Bethany observaba al imbécil de mi amigo con ojos llorosos, llena de admiración y sentimientos. Acariciaba sus propios brazos, conteniéndose. Y lo sabía, porque me veía de reojo esporádicamente. Y pues lo siento, pero cada quién, sus guerras, hermana.

Me gradué por excelencia académica, y con propuestas de varias universidades para que estudiara en ellas. Volví al público, donde la multitud de gente intentaba llegar a mis padres, para conocerlos o conversar, tocarlos, lo que sea, incluida Karen.

Steve y Beth desaparecieron juntos en cuanto pudieron, y me vi parado ahí, solo, con un papel tan frágil como importante en las manos. Sin celebrar con nadie, ni compartir una risa, o unas palabras. Me mordisqueé el interior de mis mejillas, con una amarga sensación en la piel de que algo me faltaba.

Y de pronto, el sentimiento que me carcomía por dentro, se disipó. Tan rápido y fugaz como el toque a una burbuja en cuanto una mano apretó la mía, y su dueña se colocó a mi lado, chocando suavemente su hombro con el mío.

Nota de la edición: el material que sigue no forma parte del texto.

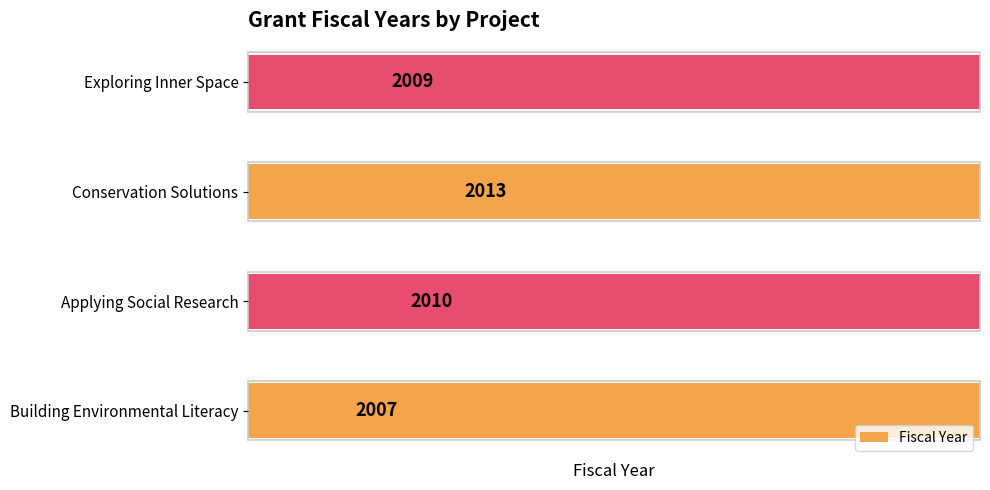

How many values are between 2009 and 2013?

3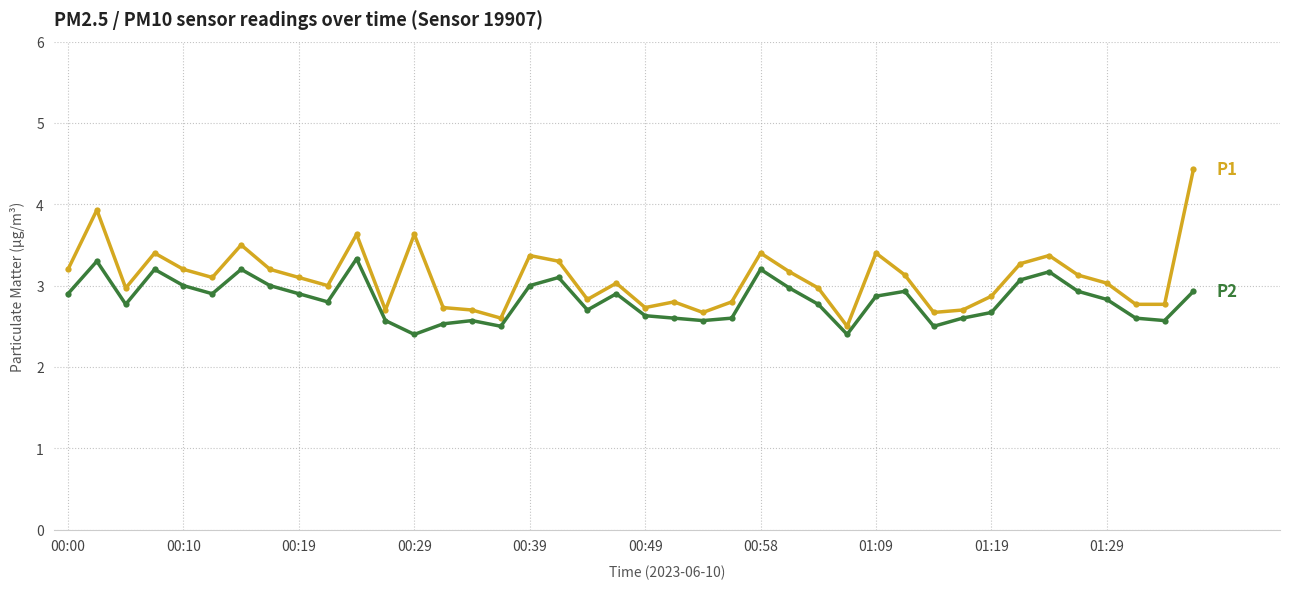

How many series are shown in this chart?

2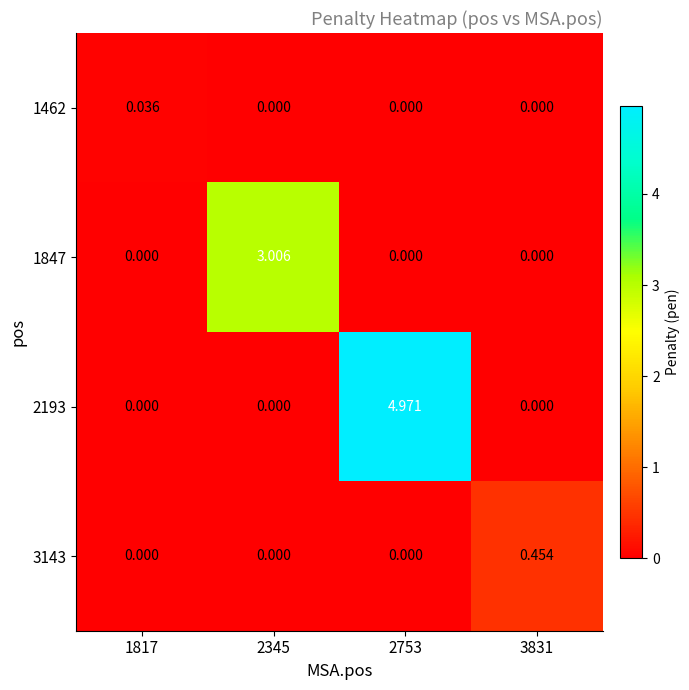

Reading left to right, transcribe all the data shown in this chart.

1462: 1817=0.0	2345=0.0	2753=0.0	3831=0.0
1847: 1817=0.0	2345=3.0	2753=0.0	3831=0.0
2193: 1817=0.0	2345=0.0	2753=5.0	3831=0.0
3143: 1817=0.0	2345=0.0	2753=0.0	3831=0.5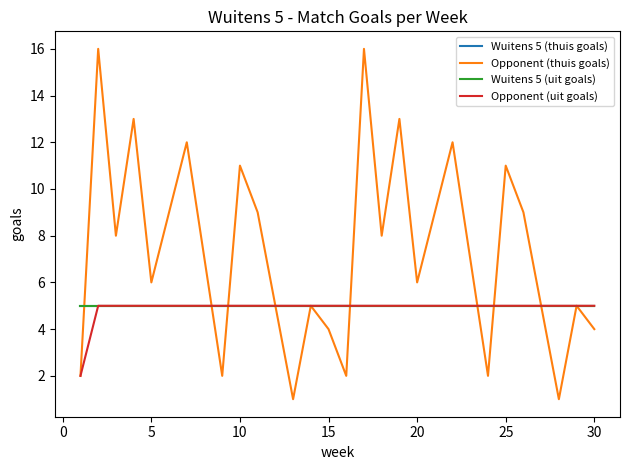

True or false: Wuitens 5 (uit goals) has more than 2 interior local peaks.

False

Sin mirarla, sabía que se trataba de ella, porque el cabello desordenado y negro como el carbón, se me colaba por el rabillo del ojo.

Apreté su mano, reconociendo a mi propio salvavidas y la calidez que alberga en su interior.

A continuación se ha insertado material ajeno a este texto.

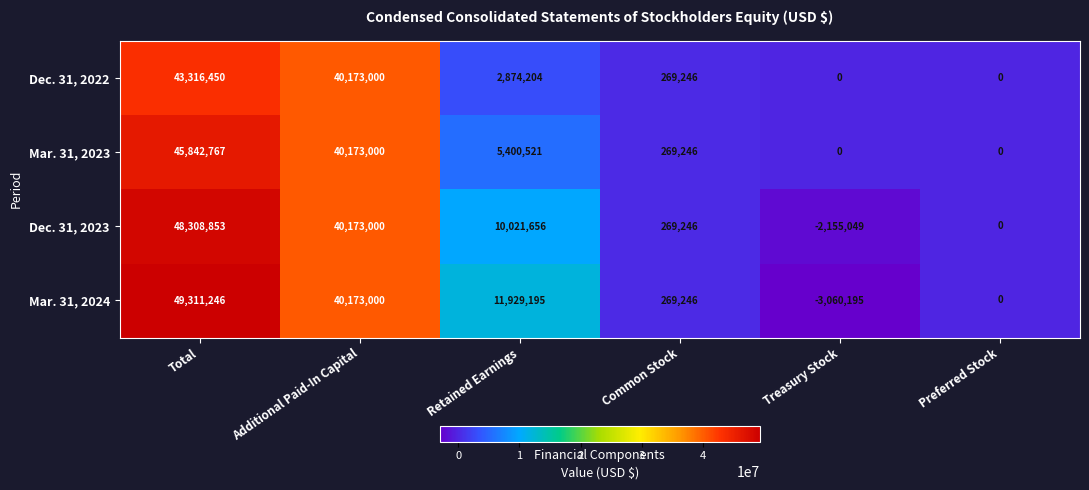

What is the total value across all series at Retained Earnings?

30225576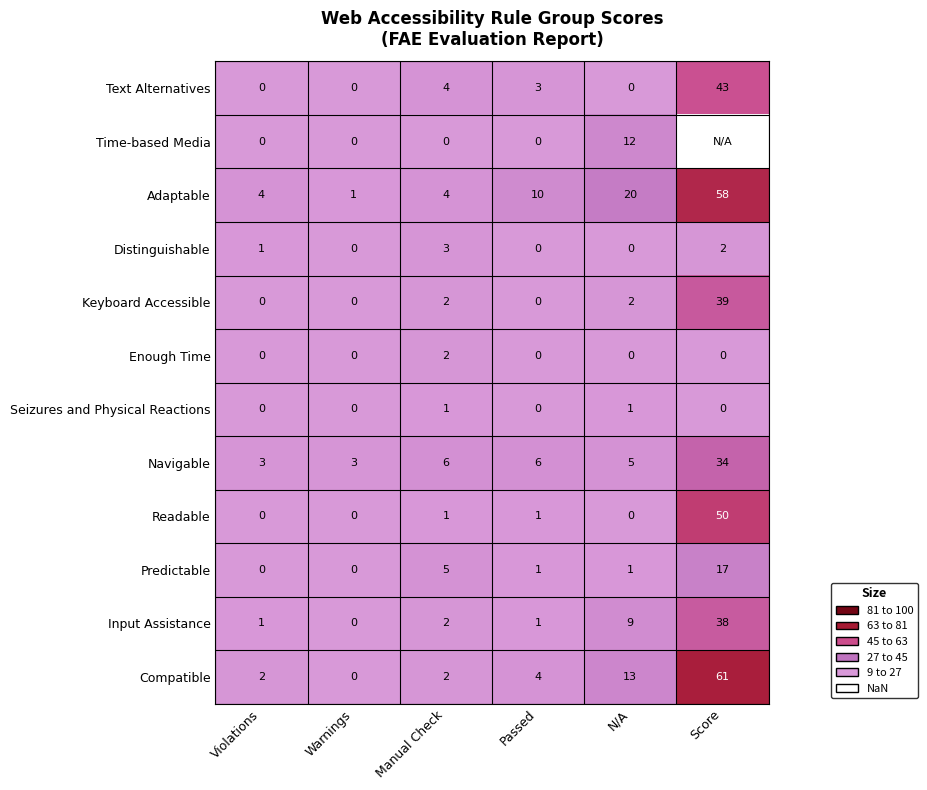

The Keyboard Accessible series shows 21.6 at Passed. True or false?

False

—Felicidades —dijo con voz apagada y sin desviar la mirada hacia el frente.

Asentí por compromiso. Porque yo tampoco me sentía feliz. No, ahora que nos habíamos dado cuenta, demasiado tarde, qué juntos podíamos rescatarnos.

Estuvimos de pie con las manos sujetas y las vistas perdidas, por el tiempo suficiente como para que la gente se fuera disipando. May fue la que decidió detener lo que sea que estaba sucediendo en nuestra muda conversación, y sin soltar mi mano, se giró para verme de frente, a lo que, expectante y maravillado, correspondí.

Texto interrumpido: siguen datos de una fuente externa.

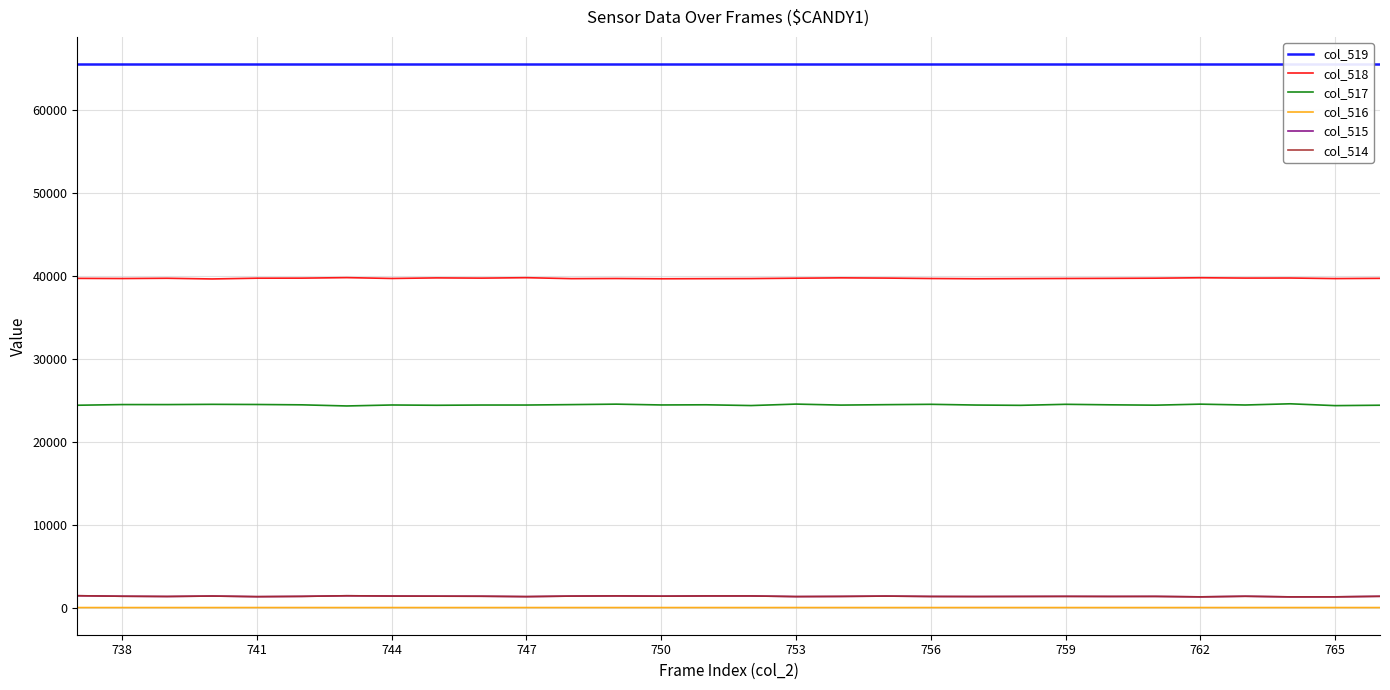

True or false: col_514 has a value of 1364 at 738.

True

Sus ojitos rasgados me veían, anhelantes, gritando tanto y mostrando poco. Pasó saliva con dificultad y bajó la mirada.

—Gracias —dijo en un hilo.

Y sin dedicarme otra mirada y mucho menos palabras, se retiró. Y yo seguí sus pasos hasta que se perdió en el horizonte, melancólico y vacío. Jodidamente vacío.

El golpe de una tela arrojada con hostilidad en el rostro, me hizo sobresaltarme.

Lo retiré de mi cara y lo extendí confundido. Un mandil con un bordado vulgar de un hombre obeso sosteniendo una espátula, me observaban desde el textil, con las letras rojas y chillantes a lo largo de la prenda, "Las Hamburguesas del tío Lucas".

Miré a mi alrededor y vi a mis padres, con Louis al frente, quien me veía divertido con los brazos cruzados.

—¿Qué es esto?

—¿Eso? —responde Louis con pretensión—. Es tu nuevo trabajo.

Y sus palabras retumbaron en mi cabeza como un eco ensordecedor y asfixiante.